Filmkritik
Gute Zeiten, Schlechte Zeiten
Ein Dokumentarfilm begleitet drei Jugendliche aus Bündner Bergdörfern beim Gang an das Gymnasium in Chur. Thematisiert werden die Ängste und Sorgen von ganz normalen Teenagern, in einer aussergewöhnlichen Situation.
Flurina wird es irgendwann im Laufe des Films zu viel: Die Integration im Wohnheim klappt nicht wie sie es sich vorgestellt hatte, die Trennung von den Eltern macht dem Mädchen mehr zu schaffen als sie sich eingesteht und dann ist da auch noch dieses unsägliche Filmteam, dass einem überallhin folgt. Es sind Szenen wie diese, die "Maurus, Nadia, Flurina" so authentisch machen. Filmemacher Ivo Zen macht auch sich und sein Projekt zum Thema und macht so dem Zuschauer bewusst, dass bei einem Dokumentarfilm stets eine Kamera auf den Dokumentierten gerichtet ist. So banal sich diese Einsicht anhört, so oft wird sie einem bei anderen Dokus verweigert, weil dem Publikum eine Vogelperspektive vorgegaukelt wird. Im Film von Zen wird gezeigt, dass die Omnipräsenz der Kamera für die Protagonisten nicht immer einfach ist. Umso mehr, wenn sich diese in der Pubertät befinden.
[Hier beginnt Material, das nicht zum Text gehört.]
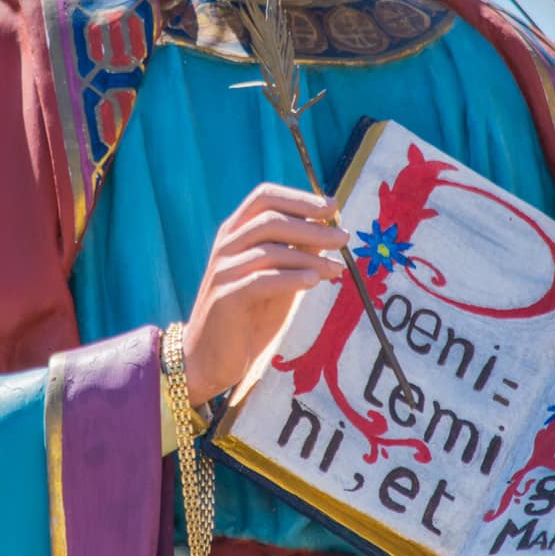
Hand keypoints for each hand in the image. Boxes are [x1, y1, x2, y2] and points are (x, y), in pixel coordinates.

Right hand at [182, 183, 345, 404]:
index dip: (299, 198)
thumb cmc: (247, 316)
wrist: (209, 357)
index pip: (264, 198)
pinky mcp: (225, 298)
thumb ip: (296, 255)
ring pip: (269, 249)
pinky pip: (262, 280)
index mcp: (235, 233)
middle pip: (270, 220)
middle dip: (312, 226)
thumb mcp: (278, 280)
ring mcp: (223, 271)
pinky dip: (292, 278)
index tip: (332, 207)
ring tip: (337, 269)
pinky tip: (314, 281)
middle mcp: (226, 246)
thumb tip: (328, 233)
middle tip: (344, 238)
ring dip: (310, 256)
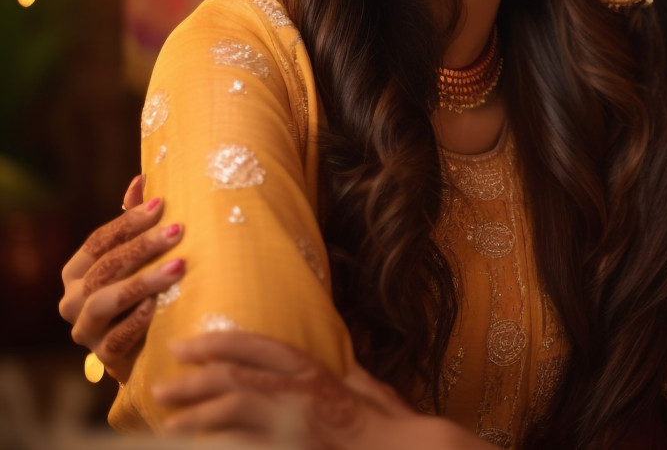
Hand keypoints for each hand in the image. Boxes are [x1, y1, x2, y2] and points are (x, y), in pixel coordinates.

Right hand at [58, 175, 186, 380]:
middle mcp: (72, 300)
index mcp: (77, 272)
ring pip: (105, 302)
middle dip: (142, 247)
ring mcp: (86, 330)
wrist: (149, 348)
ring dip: (142, 282)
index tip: (162, 205)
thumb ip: (135, 223)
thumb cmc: (144, 292)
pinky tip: (157, 308)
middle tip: (177, 231)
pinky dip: (136, 322)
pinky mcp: (103, 356)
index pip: (99, 241)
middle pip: (104, 267)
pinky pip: (116, 339)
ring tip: (177, 268)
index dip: (129, 222)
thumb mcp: (139, 257)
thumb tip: (141, 179)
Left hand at [156, 332, 491, 448]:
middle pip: (234, 375)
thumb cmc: (389, 426)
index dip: (219, 342)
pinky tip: (202, 447)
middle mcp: (301, 391)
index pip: (258, 346)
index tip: (186, 346)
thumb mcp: (367, 390)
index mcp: (315, 371)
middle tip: (162, 388)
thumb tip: (343, 361)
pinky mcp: (291, 445)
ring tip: (170, 425)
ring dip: (197, 415)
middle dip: (194, 380)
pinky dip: (221, 444)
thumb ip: (348, 375)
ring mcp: (295, 421)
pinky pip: (245, 444)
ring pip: (233, 407)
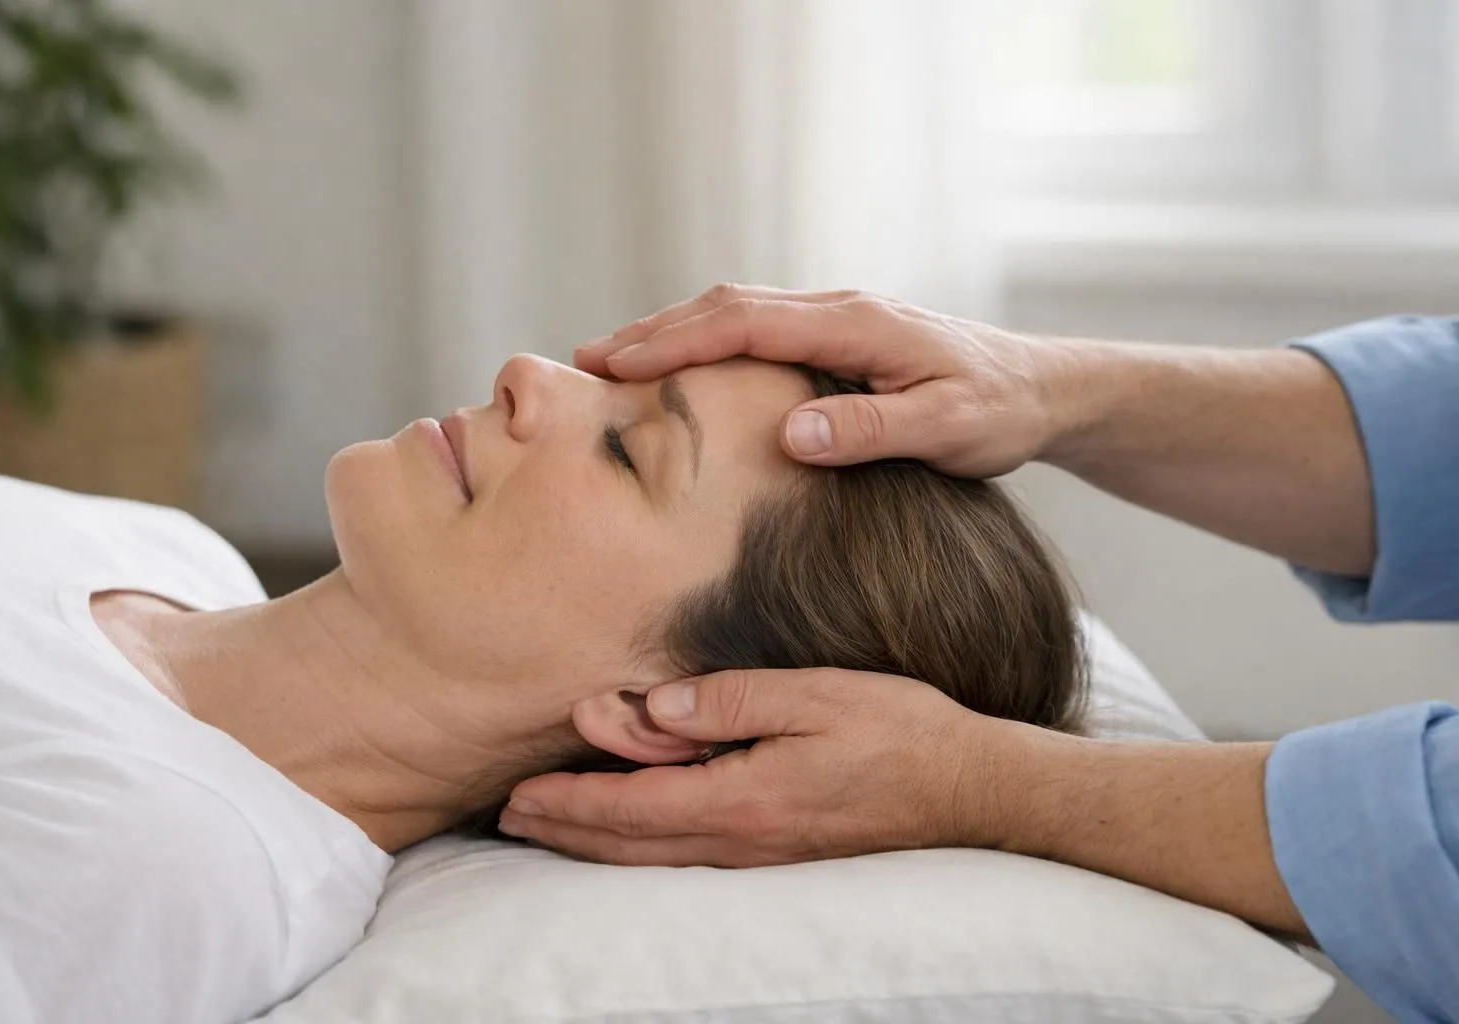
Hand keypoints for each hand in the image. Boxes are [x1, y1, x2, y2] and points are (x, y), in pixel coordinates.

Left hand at [501, 668, 1017, 866]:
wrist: (967, 790)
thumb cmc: (896, 731)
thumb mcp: (813, 695)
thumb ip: (728, 700)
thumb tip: (653, 710)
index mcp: (740, 798)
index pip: (630, 806)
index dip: (568, 802)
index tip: (518, 796)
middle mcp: (741, 839)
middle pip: (630, 844)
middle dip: (565, 830)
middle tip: (510, 819)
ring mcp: (760, 854)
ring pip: (653, 859)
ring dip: (594, 845)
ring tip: (550, 830)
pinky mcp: (778, 853)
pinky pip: (688, 858)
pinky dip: (639, 850)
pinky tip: (630, 838)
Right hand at [575, 284, 1084, 477]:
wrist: (1043, 389)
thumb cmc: (998, 412)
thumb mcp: (946, 431)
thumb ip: (870, 433)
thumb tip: (791, 434)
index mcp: (855, 325)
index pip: (744, 324)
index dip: (675, 344)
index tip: (616, 365)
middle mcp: (838, 311)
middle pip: (726, 307)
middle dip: (653, 331)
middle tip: (586, 360)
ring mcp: (837, 319)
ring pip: (736, 312)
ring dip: (673, 332)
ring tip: (614, 360)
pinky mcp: (839, 337)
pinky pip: (757, 330)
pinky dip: (707, 339)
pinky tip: (683, 365)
Vignon, Landarenca und Surcasti heissen die Dörfer aus denen die Jugendlichen kommen, die unter der Woche im Wohnheim "Konvikt" in Chur eine neue Heimat finden. Die Sekundarschule besuchten sie in ihren Bergdörfern, fürs Gymnasium müssen sie nun eine Station weiter. Mit 15,16 Jahren das Elternhaus verlassen, um mit Gleichaltrigen zusammenzuwohnen, das mag für viele (Unterländer) Tennies verlockend klingen, doch der Dok zeigt auch die Ängste und Sorgen der Heranwachsenden ("Finde ich leicht neue Freunde?", "Verliere ich meine alten Kontakte?", "Schaffe ich die Schule?") und die sind von Zürich Altstetten bis Scuol-Tarasp genau gleich.
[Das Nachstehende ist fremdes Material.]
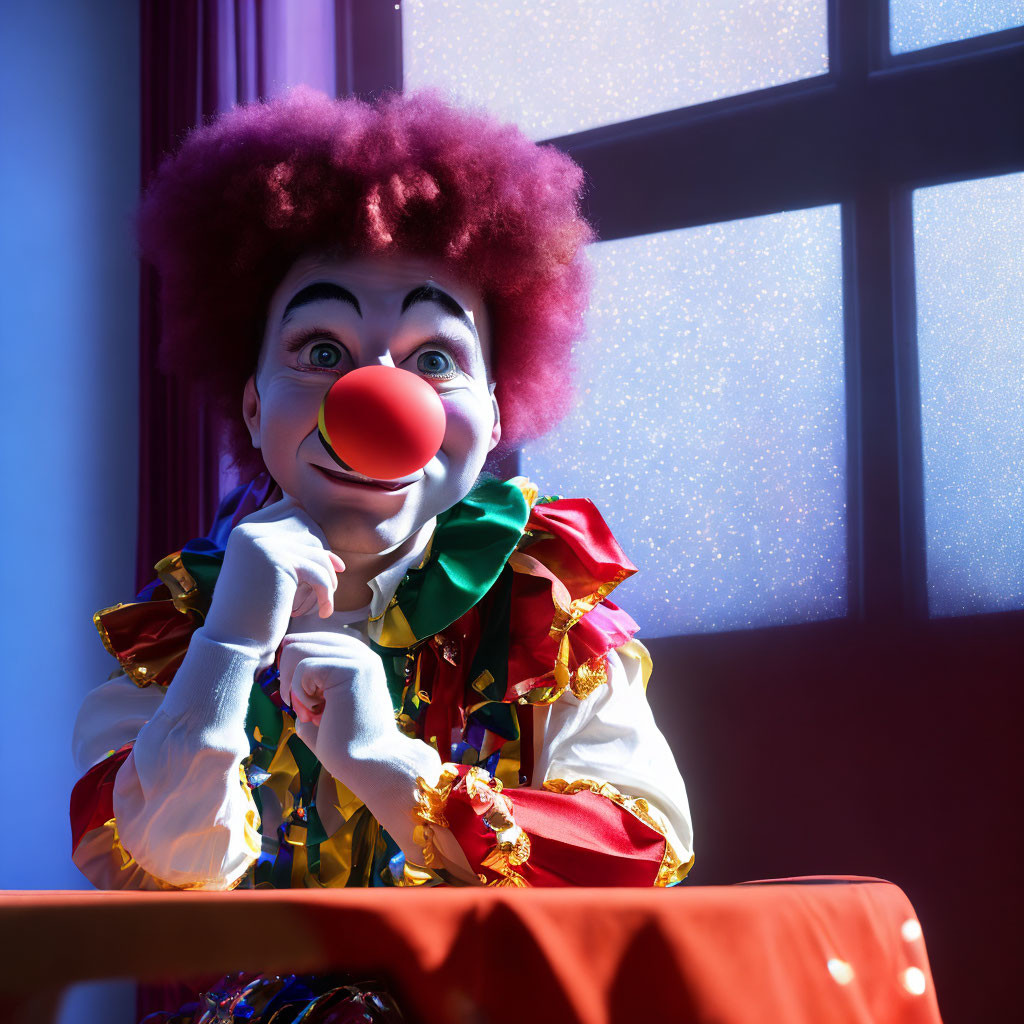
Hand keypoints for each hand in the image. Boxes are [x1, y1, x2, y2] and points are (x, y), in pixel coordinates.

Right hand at [201, 495, 345, 660]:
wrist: (231, 642)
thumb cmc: (253, 612)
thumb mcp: (268, 574)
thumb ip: (290, 552)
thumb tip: (330, 550)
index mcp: (245, 528)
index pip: (294, 511)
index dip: (313, 536)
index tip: (323, 564)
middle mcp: (251, 529)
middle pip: (308, 525)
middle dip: (322, 554)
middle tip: (325, 585)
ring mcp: (263, 542)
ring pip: (317, 549)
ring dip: (327, 576)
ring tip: (323, 600)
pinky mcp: (277, 560)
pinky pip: (319, 571)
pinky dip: (326, 593)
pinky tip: (324, 612)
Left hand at [277, 631, 396, 768]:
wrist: (369, 765)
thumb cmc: (345, 744)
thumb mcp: (321, 706)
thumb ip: (307, 685)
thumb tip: (285, 669)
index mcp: (353, 657)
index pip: (307, 642)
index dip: (292, 670)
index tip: (304, 702)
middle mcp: (359, 651)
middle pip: (297, 642)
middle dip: (287, 677)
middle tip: (304, 708)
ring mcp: (358, 657)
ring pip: (296, 649)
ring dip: (292, 685)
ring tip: (311, 711)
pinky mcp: (353, 667)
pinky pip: (304, 667)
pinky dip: (300, 693)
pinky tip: (318, 712)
Mit vorgelesenen Tagebucheinträgen, Interviews und gezeigten Alltagssituationen im Wohnheim, gelingt es dem Film in seinen kurzen sechzig Minuten das Leben der Teenies gut zu dokumentieren. Dafür verzichtet Ivo Zen ganz auf gesellschaftspolitische Bezüge. Doch besonders die Abwanderungsthematik, die die Existenz vieler Berggemeinden bedroht, wäre zumindest erwähnenswert gewesen. Dafür bleibt die Kamera zu sehr auf Maurus, Nadia und Flurina fixiert, was zumindest der einen gar nicht gefällt.